─── Records shown
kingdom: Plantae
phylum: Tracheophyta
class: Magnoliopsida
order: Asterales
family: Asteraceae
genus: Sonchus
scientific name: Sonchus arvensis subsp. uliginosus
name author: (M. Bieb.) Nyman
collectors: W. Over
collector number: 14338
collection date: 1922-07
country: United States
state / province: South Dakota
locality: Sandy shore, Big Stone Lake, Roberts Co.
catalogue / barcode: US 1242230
──────
─── Records shown
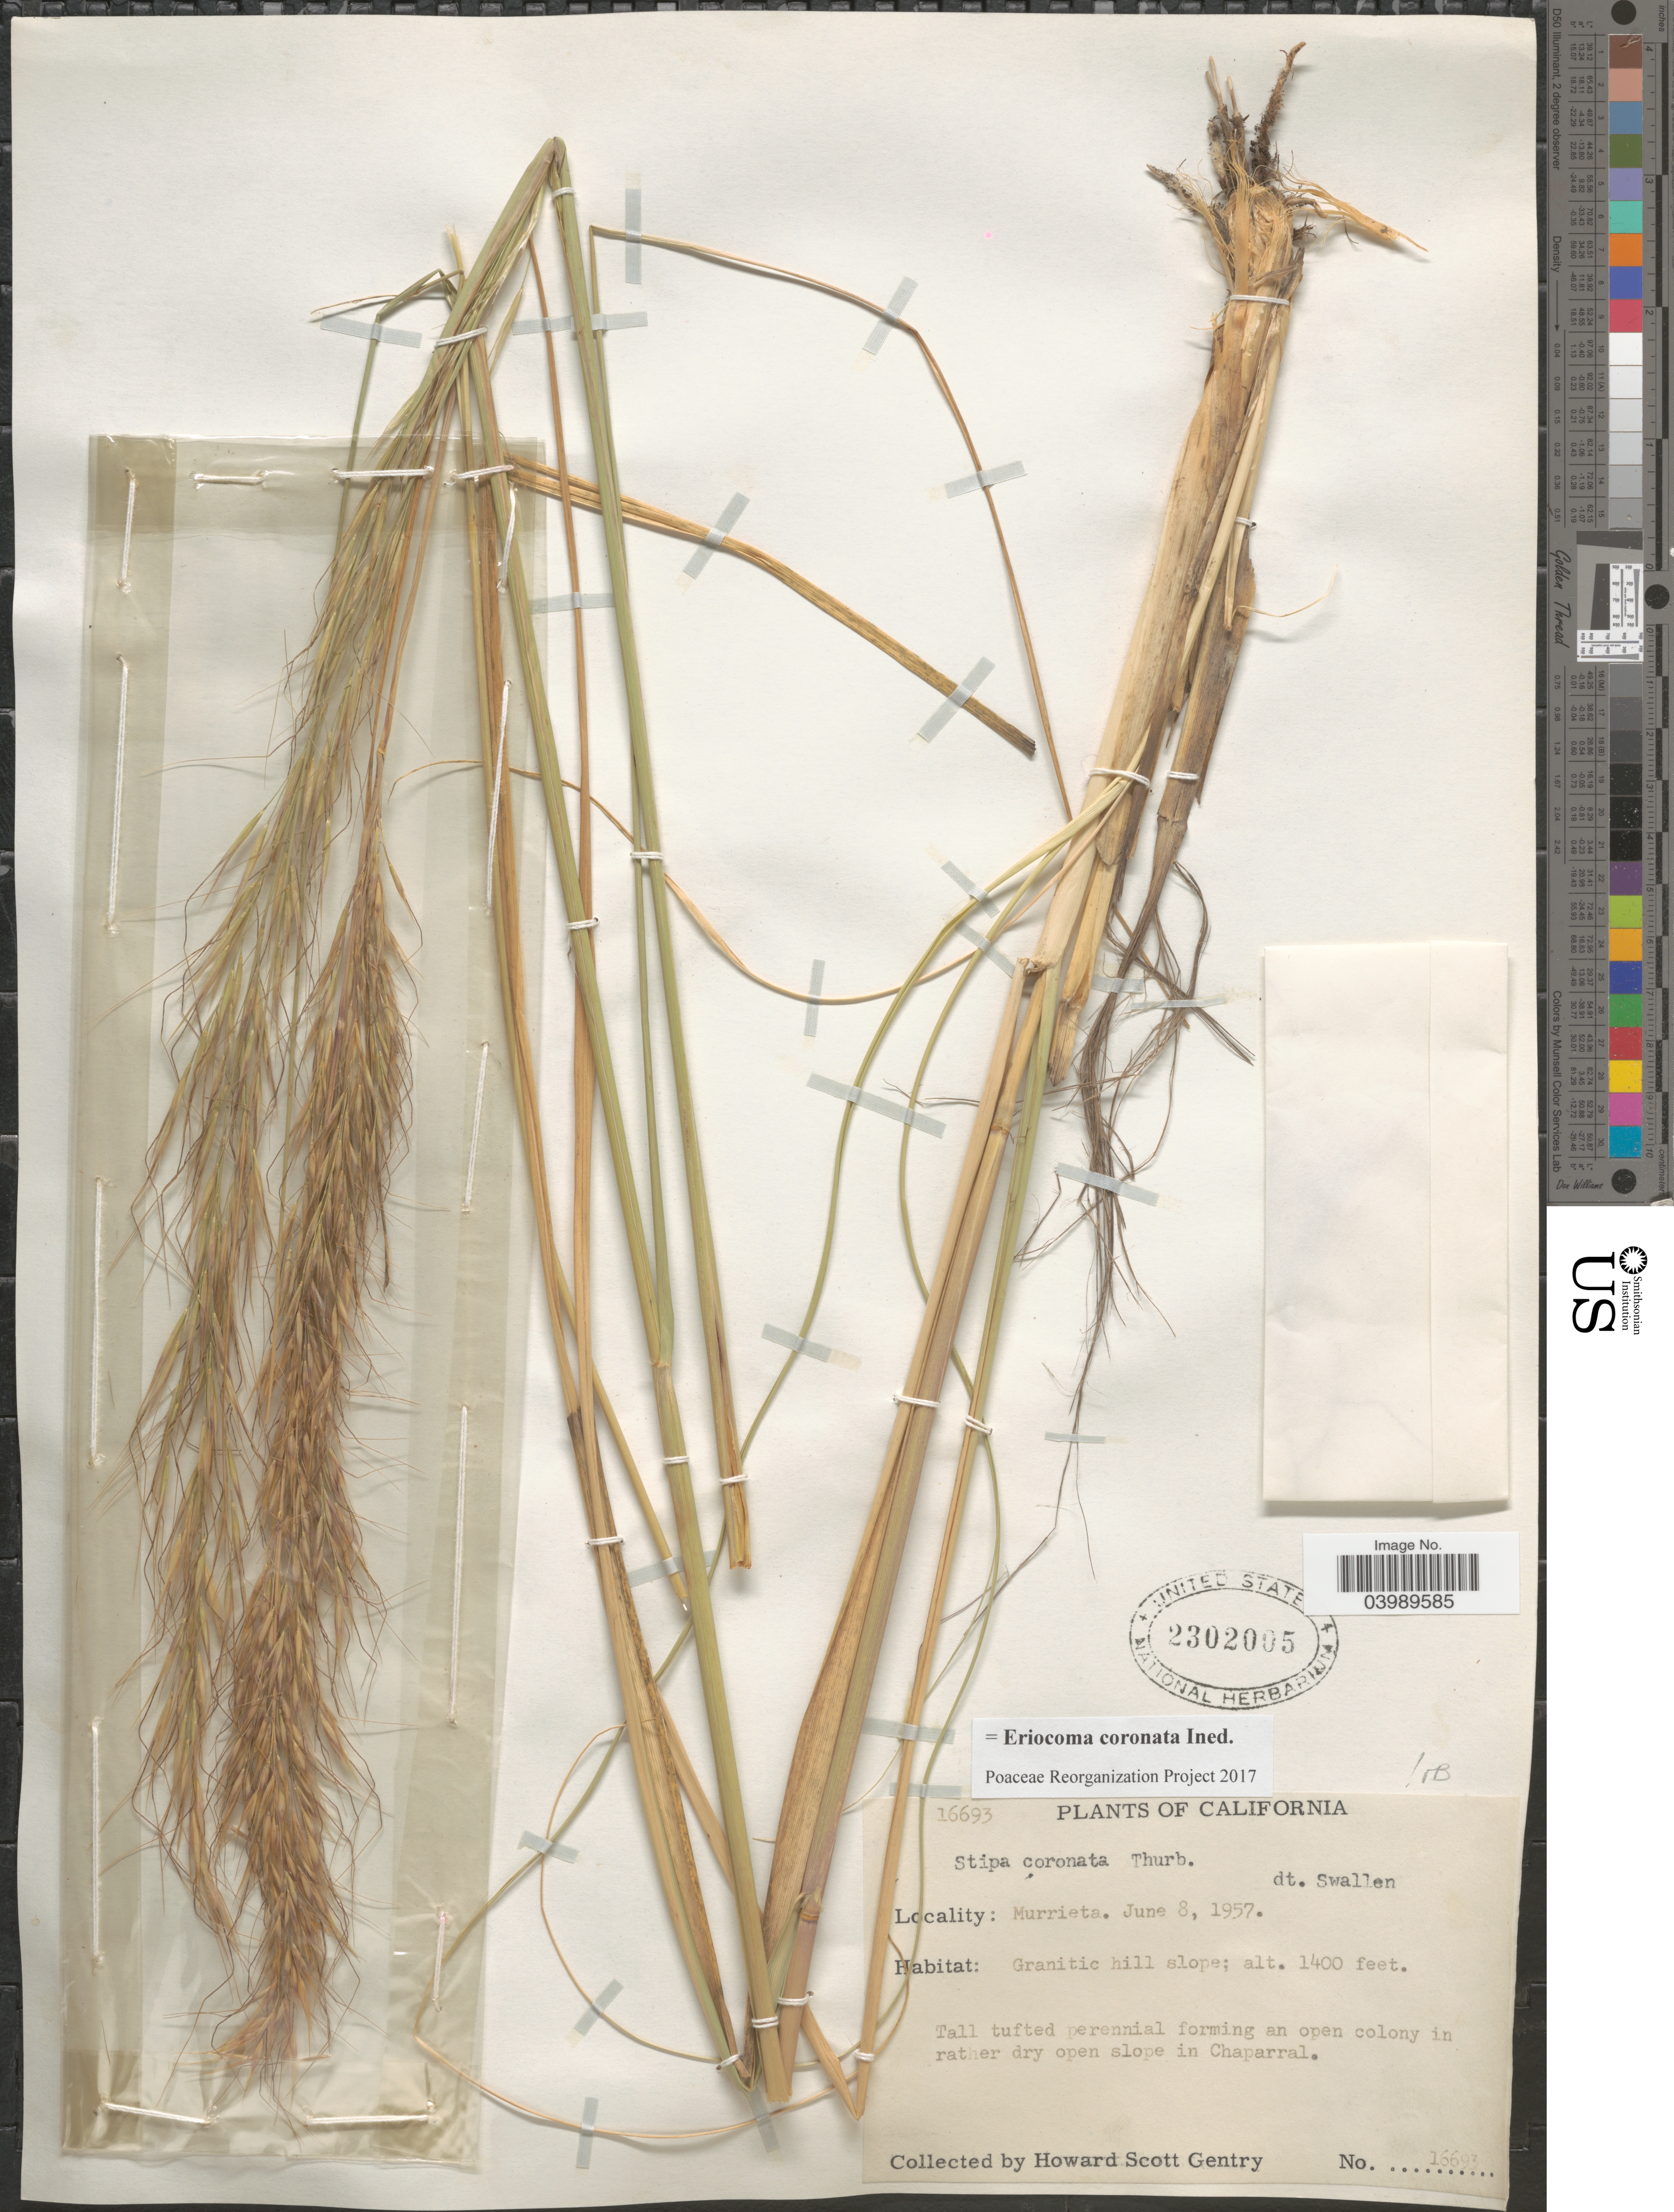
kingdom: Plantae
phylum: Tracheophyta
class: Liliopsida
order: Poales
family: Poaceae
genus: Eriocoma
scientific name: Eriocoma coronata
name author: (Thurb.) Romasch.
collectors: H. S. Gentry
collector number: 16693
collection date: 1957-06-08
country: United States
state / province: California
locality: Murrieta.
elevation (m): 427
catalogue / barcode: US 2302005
──────
Copy everything from the line containing "collection date: 1922-07" down to the line containing "locality: Sandy shore, Big", including both of those lines.

collection date: 1922-07
country: United States
state / province: South Dakota
locality: Sandy shore, Big Stone Lake, Roberts Co.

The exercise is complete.